2. With increasing signs of respiratory failure - intubation of the trachea and mechanical ventilation with 100% oxygen with PEEP + 5 cm of water Art.

3.Puncture and catheterization of the subclavian or internal jugular vein with CVP control. Taking 5 ml of blood for coagulogram and examination for the presence of elements of amniotic fluid.

4. Catheterization of the bladder with an indwelling catheter.

Vital signs monitoring should include:

- Measurement of blood pressure every 15 minutes;
-CVD;
- heart rate;
-BH;
- Pulse oximetry;
-ECG;
-Hourly diuresis and general urine analysis;
- Thermometry;
- X-ray of the chest cavity organs;
-; platelets;
- Coagulogram;
- Acid-base state and blood gases;
- Biochemical blood test and electrolyte content.

Further treatment tactics:

1.If CVP<8 см вод. ст. — Коррекция гиповолемии путем введения коллоидов и кристаллоидов в соотношении 2:1. В случае возникновения кровотечения в состав инфузионной терапии включают свежезамороженную плазму. Не использовать 5% альбумин.

2.When CVP> 8 cm H2O Art. inotropic support is carried out: dopamine (5-10 μg / kg / min) or dobutamine (5-25 μg / kg / min.). Isotropic therapy is started with minimal doses, and if there is no effect, they are gradually increased.
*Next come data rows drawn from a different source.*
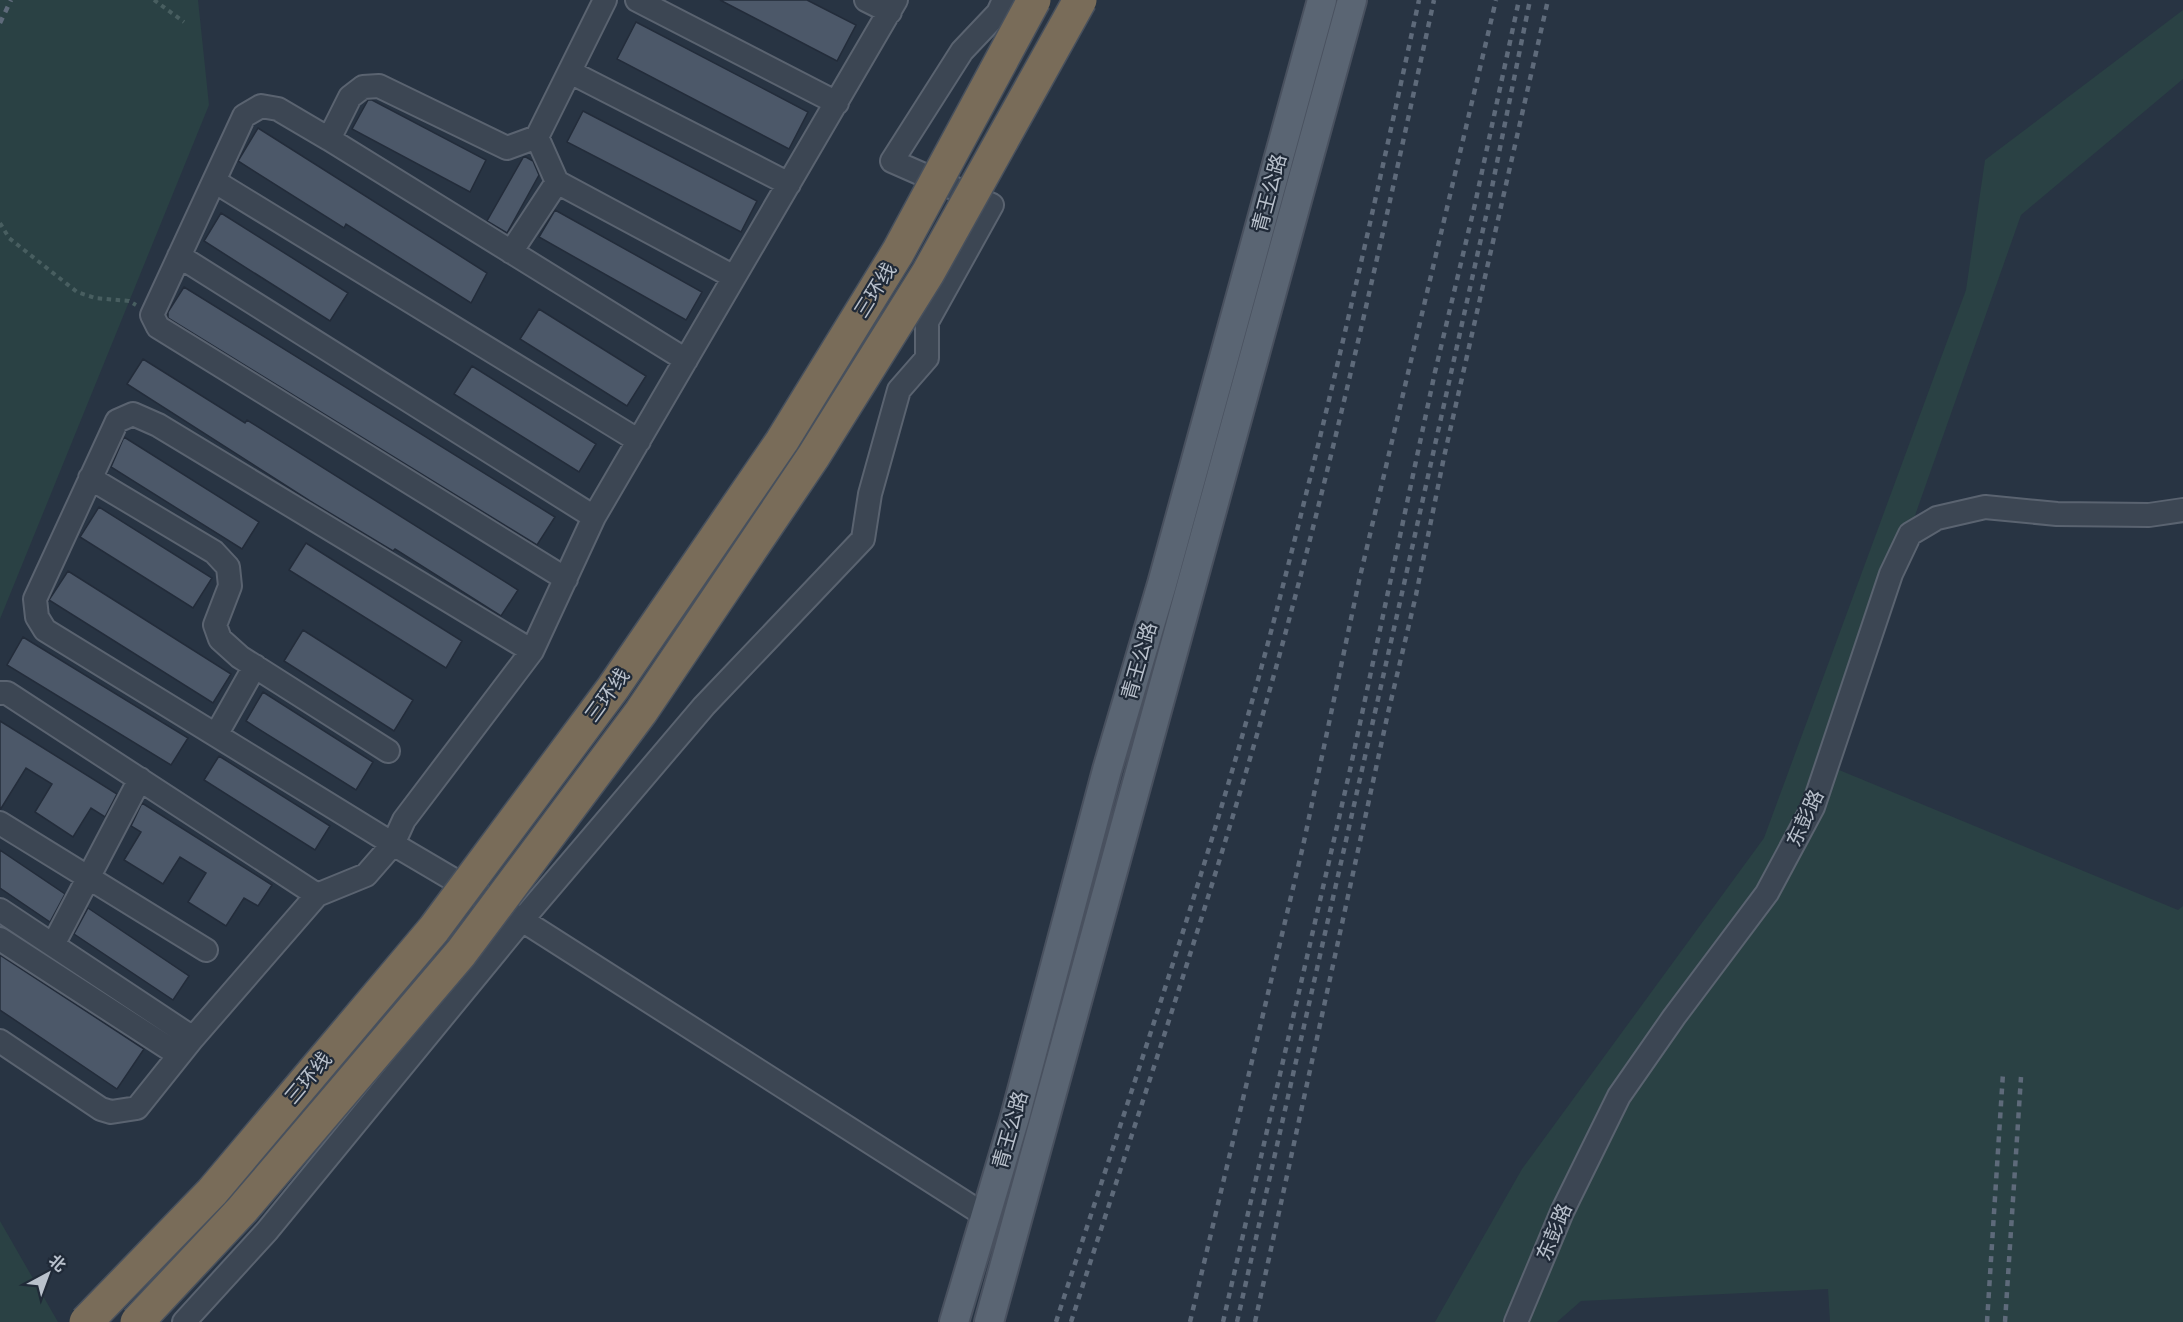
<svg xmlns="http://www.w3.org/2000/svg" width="2183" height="1322" font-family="'Sofia Sans Condensed','Noto Sans SC',sans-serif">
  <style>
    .green { fill: #2a4144 }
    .building { fill: #4c5869; stroke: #232c3a; stroke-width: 1.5 }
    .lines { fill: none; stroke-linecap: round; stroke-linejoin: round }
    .minor-casing { stroke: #5a6370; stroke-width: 26 }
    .major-casing { stroke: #49515f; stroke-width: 32 }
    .path { stroke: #485e60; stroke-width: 4; stroke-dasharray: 4.5 4.5; stroke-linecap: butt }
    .minor { stroke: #3c4653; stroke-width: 22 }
    .major { stroke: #5a6573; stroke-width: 28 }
    .rail { stroke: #5e6a7a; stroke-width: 4.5; stroke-dasharray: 6 6; stroke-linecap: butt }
    .highway-bridge-casing { stroke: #47505d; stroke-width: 36; stroke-linecap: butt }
    .highway-bridge { stroke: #796c59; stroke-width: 33 }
    .labels { text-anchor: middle; stroke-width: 4.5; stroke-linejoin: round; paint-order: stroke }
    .street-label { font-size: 20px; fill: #b9c1cc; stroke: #202a38 }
  </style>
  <rect width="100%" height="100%" fill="#283443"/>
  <path class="green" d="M 0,0 L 198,0 L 209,105 L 0,619 Z
    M 2183,10 L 2183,79 L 2021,215 L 1827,765 L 2178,910 L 2183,906 L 2183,1322 L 1830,1322 L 1828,1289 L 1581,1301 L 1557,1322 L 1435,1322 L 1522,1169 L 1764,838 L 1966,290 L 1985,160 Z
    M 0,1221 L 58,1322 L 0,1322 Z"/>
  <path class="building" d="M 720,0 L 807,0 L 856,25 L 837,61 Z
    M 636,22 L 808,112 L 789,149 L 617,59 Z
    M 368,100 L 372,100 L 486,160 L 470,192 L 352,129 Z
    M 583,111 L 757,201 L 741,232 L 567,142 Z
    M 258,128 L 487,273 L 471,303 L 346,224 L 344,228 L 238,161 Z
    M 524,156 L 533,161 L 539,175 L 507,233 L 487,221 Z
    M 555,210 L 702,292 L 686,320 L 539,237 Z
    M 221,213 L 348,293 L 330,321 L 204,241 Z
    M 184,287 L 555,517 L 537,545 L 168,318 L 168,312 Z
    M 539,309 L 646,376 L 627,406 L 520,339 Z
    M 143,359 L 245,423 L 247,420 L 518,590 L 501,616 L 395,549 L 393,551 L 310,501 L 127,384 Z
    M 472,366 L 596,444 L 579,472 L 454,394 Z
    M 124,437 L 259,522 L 242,549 L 111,467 Z
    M 99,507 L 212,578 L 193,608 L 80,537 Z
    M 306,543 L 462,641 L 446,668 L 289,570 Z
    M 68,571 L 231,674 L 213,703 L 49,600 Z
    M 303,630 L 413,700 L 394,731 L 284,661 Z
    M 23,637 L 188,738 L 171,765 L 7,665 Z
    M 263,692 L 373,762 L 356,790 L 246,721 Z
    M 0,721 L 117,794 L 105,817 L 91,808 L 73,837 L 35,812 L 52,784 L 26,768 L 0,810 Z
    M 219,756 L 330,826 L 315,850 L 204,780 Z
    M 142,803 L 272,885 L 258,906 L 244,898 L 226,926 L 188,902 L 206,873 L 180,857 L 163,884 L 124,860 L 141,832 L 131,826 Z
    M 0,850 L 65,894 L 50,922 L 0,888 Z
    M 88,908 L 189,976 L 173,1000 L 74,934 Z
    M 0,955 L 144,1049 L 117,1089 L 0,1010 Z"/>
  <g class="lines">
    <defs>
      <path id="minor" d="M 637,0 L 837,103
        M 866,0 L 890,12
        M 570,72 L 789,184
        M 537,137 L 557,182 L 734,277
        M 329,139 L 686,360
        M 214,181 L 639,441
        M 511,252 L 557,182
        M 179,256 L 594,517
        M 90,478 L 214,552 L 228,567 L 230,586 L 215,625 L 220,639 L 240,657 L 388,751
        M 566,579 L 158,327 L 152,315 L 244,116 L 261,106 L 278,109 L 329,139 L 350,97 L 363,87 L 379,86 L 507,148 L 537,137 L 605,0
        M 532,651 L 158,425 L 133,414 L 117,421 L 35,599 L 37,617 L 45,630 L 393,844 L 522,920 L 986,1216
        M 0,693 L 7,693 L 317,895
        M 216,735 L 255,666
        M 0,823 L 206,950
        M 0,910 L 193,1038
        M 0,939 L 179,1055
        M 53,945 L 140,779
        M 0,1041 L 101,1109 L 111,1112 L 137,1108 L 193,1038 L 317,895 L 366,875 L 393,844 L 404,820 L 532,651 L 594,517 L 896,0
        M 184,1322 L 267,1231 L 522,920 L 704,706 L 863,539 L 870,494 L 899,390 L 927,358 L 927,322 L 992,205 L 892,161 L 962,51 L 998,13 L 1004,0
        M 1516,1322 L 1562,1212 L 1619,1096 L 1674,1017 L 1767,893 L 1813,807 L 1891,574 L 1910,534 L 1937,518 L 1985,507 L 2057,514 L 2149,515 L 2183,510"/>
      <path id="major" d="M 954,1322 L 1015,1117 L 1107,770 L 1162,584 L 1322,0
        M 989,1322 L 1352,0"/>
    </defs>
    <use href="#minor" class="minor-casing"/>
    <use href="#major" class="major-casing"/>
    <path class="path" d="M 154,0 L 184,22
      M 0,223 L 9,238 L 77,292 L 95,298 L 129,301 L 136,305"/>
    <use href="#minor" class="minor"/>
    <use href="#major" class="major"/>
    <path class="rail" d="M 0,23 L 11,0
      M 1056,1322 C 1131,1090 1211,860 1273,624 C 1327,418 1374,209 1419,0
      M 1071,1322 C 1145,1092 1223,864 1286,631 C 1342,423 1388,211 1434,0
      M 1190,1322 L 1303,846 L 1359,581 L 1496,0
      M 1223,1322 L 1350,770 L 1435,372 L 1475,204 L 1519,0
      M 1237,1322 L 1402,593 L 1488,207 L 1530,0
      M 1255,1322 L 1388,713 L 1416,595 L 1444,457 L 1548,0
      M 1987,1322 L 2003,1073
      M 2005,1322 L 2021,1077"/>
    <defs>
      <path id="highway-bridge" d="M 86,1322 L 212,1192 L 434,929 L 613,688 L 782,441 L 898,252 L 1034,0
        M 137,1322 L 242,1210 L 461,953 L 641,712 L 813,457 L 928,273 L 1080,0"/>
    </defs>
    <use href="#highway-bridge" class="highway-bridge-casing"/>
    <use href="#highway-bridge" class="highway-bridge"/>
  </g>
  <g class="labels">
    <g class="street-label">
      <text transform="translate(1269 193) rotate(-75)" y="7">青王公路</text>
      <text transform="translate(875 290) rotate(-58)" y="7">三环线</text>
      <text transform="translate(1139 661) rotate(-74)" y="7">青王公路</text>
      <text transform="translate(607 695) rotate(-54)" y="7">三环线</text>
      <text transform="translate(1805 818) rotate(-65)" y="7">东彭路</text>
      <text transform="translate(308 1078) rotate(-50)" y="7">三环线</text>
      <text transform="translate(1010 1130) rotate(-74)" y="7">青王公路</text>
      <text transform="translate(1554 1232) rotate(-67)" y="7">东彭路</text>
    </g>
  </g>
  <g transform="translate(48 1274) rotate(41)" stroke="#202a38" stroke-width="4.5" paint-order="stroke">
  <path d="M0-4.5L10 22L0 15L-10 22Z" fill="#b9c1cc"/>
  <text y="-9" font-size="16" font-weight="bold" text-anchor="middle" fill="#b9c1cc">北</text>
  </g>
</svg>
It is desirable to use the combined administration of dopamine (2-5 μg / kg / min) and dobutamine (10 μg / kg / min).

3. Simultaneously with sympathomimetic therapy, glucocorticoids are used: prednisolone up to 300 - 400 mg or hydrocortisone -1000 - 1500 mg.

4. Fighting coagulopathy (according to the protocol for the treatment of disseminated intravascular coagulation).

Criteria for the effectiveness of intensive care for amniotic fluid embolism:

  • - Increased cardiac output;
  • - Elimination of arterial hypotension;
  • - Elimination of signs of peripheral vasoconstriction;
  • - Normalization of urine output> 30 ml / hour;
  • - Normalization of hemostasis indicators;
  • - Reduction of signs of respiratory distress.

Criteria for stopping mechanical ventilation:

  • - Stabilization of the patient's clinical condition;
  • - Respiratory rate less than 30 per minute;
  • - Inspiratory effort less than -15 cm of water. Art .;
  • - PaO2 / PiO2> 80 mm Hg. Art. / 0.4 at PEEP 7 cm of water. Art .;
  • -. The patient's ability to independently double the volume of exhaled air per minute.